I am a total novice so please help me out here if you can.



I have no training in any Martial Art. 

I have had my fair share of street fights growing up and have won more often than lost I guess I could say (basic street scraps between untrained fighters). 



But I am going to be joining a local school in the next week or two. (Master Lloyd Irvin's school in Maryland) and it seems that they concentrate on BJJ and Thai Boxing.



I do understand that no matter what Art a person studies, the effectiveness usually comes down to that individuals abilities. As for me...I've always been pretty good with my hands but I really want to start with BJJ as my base style. 

However, I would really like to have a balanced approach...and be able to maximize my striking ability and conditioning with Muay Thai also.. 



So I guess my question is....



would I be better off focusing solely on BJJ then later on incorporating Muay Thai...Or would it be ok for me to cross train right from the start with the two Arts?



Please help me....because I want to make sure I am spending my money wisely....


----------



## searcher (Aug 16, 2005)

You are going to get a mix of opinions, but if I were you I would focus on the BJJ and establish a good base of techniques.    The reason for my opinion is that BJJ has striking and grappling skills.   It will also have a good level of conditioning, if you put in the time on your own.   If you choose to go the other way and make MT your base don't go mixing it up to quickly.   I am all for cross-training once you have a good knowledge base.   Don't get in to great of a hurry.


----------



## Kenpojujitsu3 (Aug 16, 2005)

If youre training with Master Lloyd croosstrain from the start.  He knows how to integrate things very well for his students so cross-training should present you no problem there.


----------



## arnisador (Aug 16, 2005)

Go for both. Youll get great standing stuff and great grappling stuff. You're lucky.


----------



## Conrad87 (Aug 17, 2005)

Kenpojujitsu3 said:
			
		

> If youre training with Master Lloyd croosstrain from the start.

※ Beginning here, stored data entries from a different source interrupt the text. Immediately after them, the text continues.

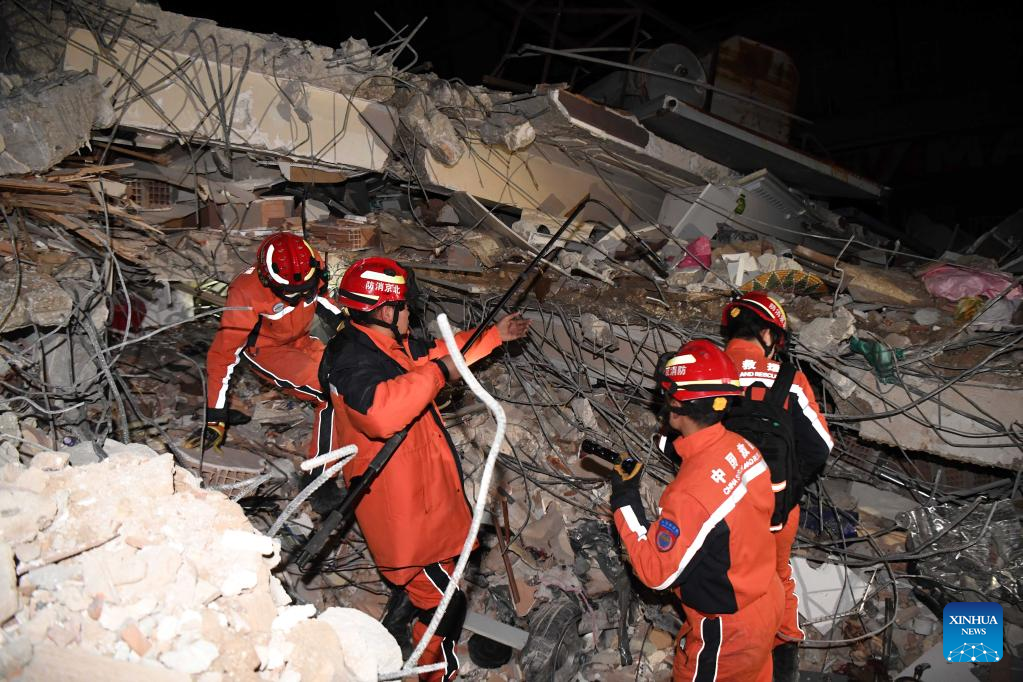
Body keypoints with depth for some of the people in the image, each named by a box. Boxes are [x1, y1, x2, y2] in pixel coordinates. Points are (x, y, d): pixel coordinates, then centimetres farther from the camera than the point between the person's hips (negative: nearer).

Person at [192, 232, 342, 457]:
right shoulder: (246, 293, -33)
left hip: (300, 340, 6)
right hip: (264, 350, -6)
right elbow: (222, 354, -28)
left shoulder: (311, 266, -20)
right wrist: (215, 419, -27)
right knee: (332, 395, -22)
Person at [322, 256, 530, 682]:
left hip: (419, 491, 11)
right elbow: (380, 412, -45)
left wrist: (494, 336, 22)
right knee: (443, 601, 0)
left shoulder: (387, 343, 4)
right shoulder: (353, 358, -27)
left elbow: (434, 355, 21)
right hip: (399, 507, -11)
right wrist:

He knows how to integrate things very well for his students so cross-training should present you no problem there.


Thanks for the advice..

I actually spoke with Master Lloyd yesterday and he told me without hesitation..to start with both and progress simultaneously...


----------



## still learning (Aug 17, 2005)

Hello, Have fun in your new training.  Lots of martial arts classes  today have different styles incorporate in their systems.  

 You did ask the right person...your teacher........Aloha


----------